Short problem -
Find each line in the entries below that contains the word "aula" and copy it out. Case matters.

Given data -

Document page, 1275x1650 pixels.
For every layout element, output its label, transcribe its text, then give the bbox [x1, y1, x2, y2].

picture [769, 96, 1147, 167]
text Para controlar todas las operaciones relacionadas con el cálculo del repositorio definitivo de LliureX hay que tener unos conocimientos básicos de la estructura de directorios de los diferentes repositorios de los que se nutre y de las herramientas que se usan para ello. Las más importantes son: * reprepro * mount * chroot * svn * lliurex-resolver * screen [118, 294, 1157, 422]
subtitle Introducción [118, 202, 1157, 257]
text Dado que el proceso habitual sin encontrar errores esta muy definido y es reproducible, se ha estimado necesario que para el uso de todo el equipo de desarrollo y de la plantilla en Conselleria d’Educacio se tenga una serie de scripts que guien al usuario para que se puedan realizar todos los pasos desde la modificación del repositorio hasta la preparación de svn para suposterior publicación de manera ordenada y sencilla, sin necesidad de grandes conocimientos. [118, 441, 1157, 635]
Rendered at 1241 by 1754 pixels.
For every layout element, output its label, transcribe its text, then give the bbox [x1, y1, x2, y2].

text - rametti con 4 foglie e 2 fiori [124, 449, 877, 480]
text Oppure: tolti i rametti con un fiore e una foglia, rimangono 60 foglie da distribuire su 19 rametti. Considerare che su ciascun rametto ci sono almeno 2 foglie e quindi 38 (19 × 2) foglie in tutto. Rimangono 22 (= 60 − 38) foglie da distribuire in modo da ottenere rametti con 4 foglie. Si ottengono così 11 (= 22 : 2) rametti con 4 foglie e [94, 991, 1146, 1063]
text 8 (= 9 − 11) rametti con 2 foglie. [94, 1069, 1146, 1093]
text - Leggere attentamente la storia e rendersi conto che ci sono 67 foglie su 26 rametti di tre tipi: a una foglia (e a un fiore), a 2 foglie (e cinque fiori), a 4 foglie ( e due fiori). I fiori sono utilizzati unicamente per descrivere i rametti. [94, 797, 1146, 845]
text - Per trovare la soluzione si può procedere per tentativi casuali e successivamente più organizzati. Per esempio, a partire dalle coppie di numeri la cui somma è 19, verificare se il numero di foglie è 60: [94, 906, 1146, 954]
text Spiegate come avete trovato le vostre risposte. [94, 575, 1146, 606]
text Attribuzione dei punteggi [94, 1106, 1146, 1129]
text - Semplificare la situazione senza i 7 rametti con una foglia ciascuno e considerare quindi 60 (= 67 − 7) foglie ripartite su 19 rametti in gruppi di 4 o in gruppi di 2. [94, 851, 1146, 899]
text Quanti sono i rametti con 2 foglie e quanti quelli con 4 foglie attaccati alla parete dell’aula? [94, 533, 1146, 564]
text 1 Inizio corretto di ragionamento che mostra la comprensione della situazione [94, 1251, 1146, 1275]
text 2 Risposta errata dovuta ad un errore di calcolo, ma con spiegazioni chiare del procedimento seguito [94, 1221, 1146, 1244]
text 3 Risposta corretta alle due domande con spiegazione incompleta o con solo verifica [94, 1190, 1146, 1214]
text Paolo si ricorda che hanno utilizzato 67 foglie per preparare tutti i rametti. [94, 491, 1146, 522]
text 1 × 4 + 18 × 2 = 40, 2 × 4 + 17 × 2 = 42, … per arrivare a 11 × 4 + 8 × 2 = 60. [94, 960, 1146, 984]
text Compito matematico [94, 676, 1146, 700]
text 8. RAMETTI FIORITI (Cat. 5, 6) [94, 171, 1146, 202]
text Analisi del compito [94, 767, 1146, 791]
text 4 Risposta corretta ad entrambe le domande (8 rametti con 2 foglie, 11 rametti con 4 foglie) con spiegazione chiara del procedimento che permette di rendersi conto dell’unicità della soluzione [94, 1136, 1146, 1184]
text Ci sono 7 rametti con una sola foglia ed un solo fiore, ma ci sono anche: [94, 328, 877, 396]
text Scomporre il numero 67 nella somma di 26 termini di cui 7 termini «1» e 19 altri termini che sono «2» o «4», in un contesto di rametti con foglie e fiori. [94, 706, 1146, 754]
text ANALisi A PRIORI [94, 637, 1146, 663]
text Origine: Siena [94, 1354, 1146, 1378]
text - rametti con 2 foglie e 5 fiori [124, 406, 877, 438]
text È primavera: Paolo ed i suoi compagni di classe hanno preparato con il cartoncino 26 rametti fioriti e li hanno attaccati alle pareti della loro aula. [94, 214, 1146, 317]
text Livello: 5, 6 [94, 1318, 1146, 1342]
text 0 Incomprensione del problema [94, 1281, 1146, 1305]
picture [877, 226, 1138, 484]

Result for this task -
text Quanti sono i rametti con 2 foglie e quanti quelli con 4 foglie attaccati alla parete dell’aula? [94, 533, 1146, 564]
text È primavera: Paolo ed i suoi compagni di classe hanno preparato con il cartoncino 26 rametti fioriti e li hanno attaccati alle pareti della loro aula. [94, 214, 1146, 317]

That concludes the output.